Prima del referendum costituzionale del 4 dicembre 2016 ci aveva scommesso tutto. Una federazione con la Scelta Civica di Enrico Zanetti e poi, dopo la vittoria del Si, l’onda della nuova costituzione modificata da Renzi li avrebbe portati a un vistoso aumento di voti. Ma ha vinto il NO.
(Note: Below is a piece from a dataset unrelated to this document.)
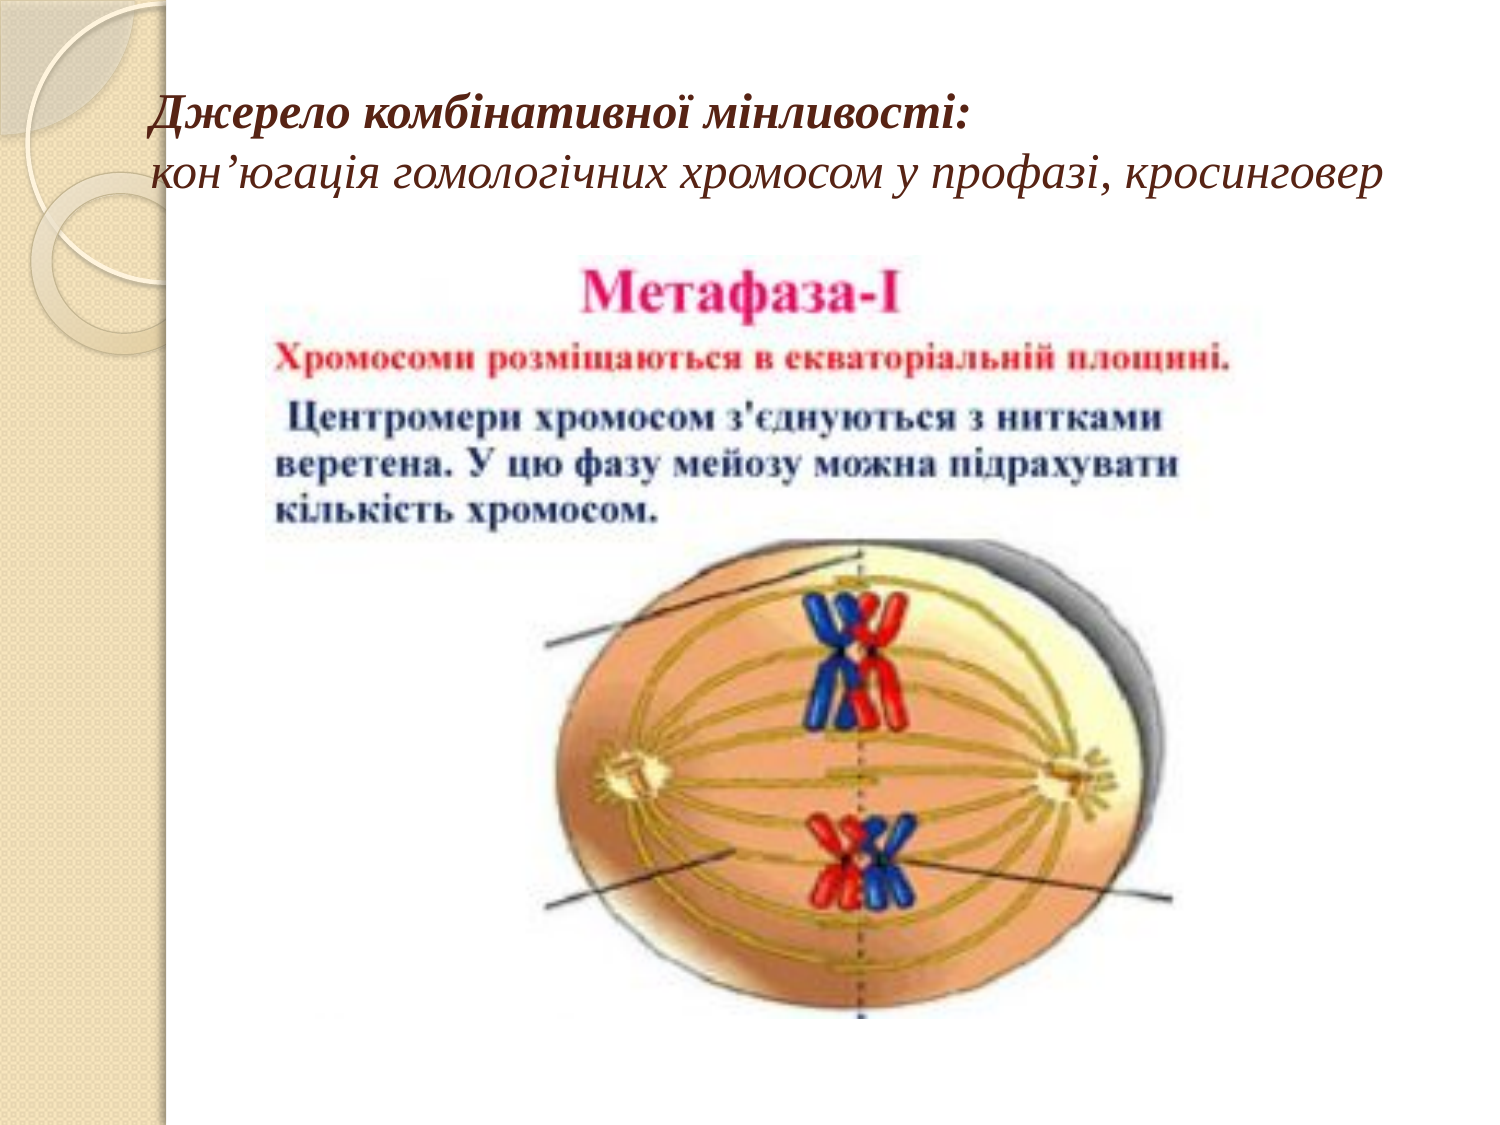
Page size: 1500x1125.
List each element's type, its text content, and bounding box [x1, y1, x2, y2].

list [265, 255, 1282, 1020]
title Джерело комбінативної мінливості: кон’югація гомологічних хромосом у профазі, кросинговер [135, 45, 1466, 233]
Verdini ha scommesso tutto sulla fedeltà a Renzi continuando a fornire il numeri per le sue riforme. Ad agosto 2017 dice di no a Berlusconi per la costruzione della quarta gamba e scommette ancora su Renzi. Capisce le difficoltà del leader Pd; ma progetta un accordo con il Pri (suo primo partito) in modo da salvare almeno i suoi fedelissimi facendoli candidare come esterne nelle liste del Pd. Ma Renzi ha troppi da accontentare e li lascia fuori.
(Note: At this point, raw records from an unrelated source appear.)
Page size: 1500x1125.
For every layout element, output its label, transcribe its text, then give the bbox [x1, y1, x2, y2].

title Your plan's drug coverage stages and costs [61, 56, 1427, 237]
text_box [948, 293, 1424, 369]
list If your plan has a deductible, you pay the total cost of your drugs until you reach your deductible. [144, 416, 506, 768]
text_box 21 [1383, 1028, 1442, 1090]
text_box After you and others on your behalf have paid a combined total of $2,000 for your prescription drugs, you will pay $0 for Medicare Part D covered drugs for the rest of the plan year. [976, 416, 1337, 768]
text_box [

Lì si è rotto un amore. Anzi, due. Alla fine il consigliere per «eccellenza», prima del Cav poi di «Matteo», ha rimesso nel cassetto anche il simbolo dell’Edera, il sogno di una cavalcata solitaria nel nome di una sua vecchia passione delle origini, il partito Repubblicano. «Chi mi ha deluso di più tra Renzi e il Cav? Renzi – sospira Verdini – la sua non è una coalizione, è una coalizione inventata. E pensare che ad agosto Berlusconi mi aveva chiesto di organizzargli la quarta gamba… E gli ho detto di No». Se lui reagisce con la diplomazia di chi ne ha viste tante, i suoi non trattengono, però, l’amarezza. «Questo giro passiamo – si limita a dire Lucio Barani, ex capogruppo dei senatori verdiniani che fino a qualche settimana fa hanno tenuto in piedi il governo Gentiloni – presentarci da soli ci avrebbe richiesto un grande sforzo per nulla. A Renzi manca un lobo in testa, quello che serve in politica. Dopo tutto quello che abbiamo fatto per lui, non ci ha dato nulla. E pensare che se avessero accettato l’alleanza con noi, Verdini non si sarebbe neppure presentato. Del resto cosa ti puoi aspettare da uno che ha bruciato un risultato come il 40% delle Europee nel giro di un anno?!».